Monday, June 03, 2013

Sweden

Entirely coincidentally I came across two unrelated but interesting articles about Sweden:

Swedish colleges and universities are free. Yep. Totally free.

But students there still end up with a lot of debt. The average at the beginning of 2013 was roughly 124,000 Swedish krona ($19,000). Sure, the average US student was carrying about 30% more, at $24,800.

But remember: Free. College in Sweden is free. That’s not even all that common in Europe anymore. While the costs of education are far lower than in the US, over the past two decades sometimes-hefty fees have become a  fact of life for many European students. Britain got them in 1998. Some German states instituted them after a federal ban on student fees was overturned in the courts. In fact, since 1995 more than half of the 25 OECD countries with available data on higher education have overhauled their college tuition policies at public institions, with many adding or raising fees.

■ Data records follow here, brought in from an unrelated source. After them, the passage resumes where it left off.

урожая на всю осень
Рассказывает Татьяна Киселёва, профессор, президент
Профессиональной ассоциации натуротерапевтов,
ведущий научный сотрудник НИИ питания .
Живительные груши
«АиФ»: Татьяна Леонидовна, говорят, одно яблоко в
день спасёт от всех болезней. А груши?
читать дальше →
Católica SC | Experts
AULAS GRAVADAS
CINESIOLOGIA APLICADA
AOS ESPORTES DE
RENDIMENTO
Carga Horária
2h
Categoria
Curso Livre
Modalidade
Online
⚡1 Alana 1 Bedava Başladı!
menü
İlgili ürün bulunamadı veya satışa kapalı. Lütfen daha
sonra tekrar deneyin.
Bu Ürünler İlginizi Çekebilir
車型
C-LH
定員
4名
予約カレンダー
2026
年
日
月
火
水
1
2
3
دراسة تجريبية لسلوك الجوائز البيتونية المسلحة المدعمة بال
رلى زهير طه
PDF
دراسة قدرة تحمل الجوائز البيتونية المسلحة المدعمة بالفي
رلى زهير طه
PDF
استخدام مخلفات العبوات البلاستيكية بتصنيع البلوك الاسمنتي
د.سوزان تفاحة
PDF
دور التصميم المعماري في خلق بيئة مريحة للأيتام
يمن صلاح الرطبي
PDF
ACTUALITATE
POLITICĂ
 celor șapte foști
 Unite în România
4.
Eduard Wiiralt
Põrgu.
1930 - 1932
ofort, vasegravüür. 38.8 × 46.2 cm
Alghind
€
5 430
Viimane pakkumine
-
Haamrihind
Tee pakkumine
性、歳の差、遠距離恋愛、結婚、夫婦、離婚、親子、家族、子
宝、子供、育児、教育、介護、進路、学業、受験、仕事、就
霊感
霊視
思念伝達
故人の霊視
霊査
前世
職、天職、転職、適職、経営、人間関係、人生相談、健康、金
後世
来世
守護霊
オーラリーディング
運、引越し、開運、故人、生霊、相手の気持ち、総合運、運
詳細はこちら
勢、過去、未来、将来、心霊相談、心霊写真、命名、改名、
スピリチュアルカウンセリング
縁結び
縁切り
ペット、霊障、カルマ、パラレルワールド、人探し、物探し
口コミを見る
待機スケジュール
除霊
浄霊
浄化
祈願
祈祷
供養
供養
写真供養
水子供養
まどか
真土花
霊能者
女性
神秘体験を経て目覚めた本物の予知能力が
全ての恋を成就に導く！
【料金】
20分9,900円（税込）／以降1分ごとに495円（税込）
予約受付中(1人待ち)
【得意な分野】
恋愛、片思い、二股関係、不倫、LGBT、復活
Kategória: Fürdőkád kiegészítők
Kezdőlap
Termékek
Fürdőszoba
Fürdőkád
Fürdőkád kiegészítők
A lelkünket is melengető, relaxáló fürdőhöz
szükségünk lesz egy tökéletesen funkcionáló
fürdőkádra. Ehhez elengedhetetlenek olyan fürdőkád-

And yet, students in Germany and the UK have far lower debts than in Sweden.
link
Personally, I think "fees"--whether they be airline baggage fees, hotel resort fees, or school student body fees--are a coward's way of gaming the system.  They're unjust.

And from the 2nd article:
Swedish repay their mortgages so slowly that it will take 140 years on average, according to the IMF.
link
I wonder if there's any link between the two....

4 comments:

  1. Heh. Reminds me of my days at UC Berkeley. When my parents went, there really was no tuition (though I would have to ask them about fees, actually). By the time I got there, there was still no tuition, but the "registration fees" were several thousand dollars a semester. Now that it's $17K/year they've dropped the pretense and just call it tuition.

    ReplyDelete
  2. allen (in Michigan)6:14 AM

    The situation of supposedly free education's common in third world countries where the schools implicitly exclude the poor by requiring uniforms or supplies the very poor can't afford. I kind of doubt that's the purpose of the high fees in Swedish schools but those Swedish schools still have to apportion a limited resource - space in classes - and pricing the product appropriately, even when it's supposed to be free, is one way to do that.

    ReplyDelete
  3. It seems to me that too often when things are "free" people take it for granted. For example, if you get in an accident and are provided with a rental car, it's likely that you don't take the same precautions you would with your own car. In a similar manner, when I provide "free" materials to my classes, they often waste them whereas their own purchased materials are carefully monitored. A "free" education is a wonderful concept, but consider how much our alleged "free" public education is taken for granted and used more for daycare than real education.

    ReplyDelete
  4. And, of course, it isn't free ... it's supported through taxation. And taxes in Sweden are exceptionally high.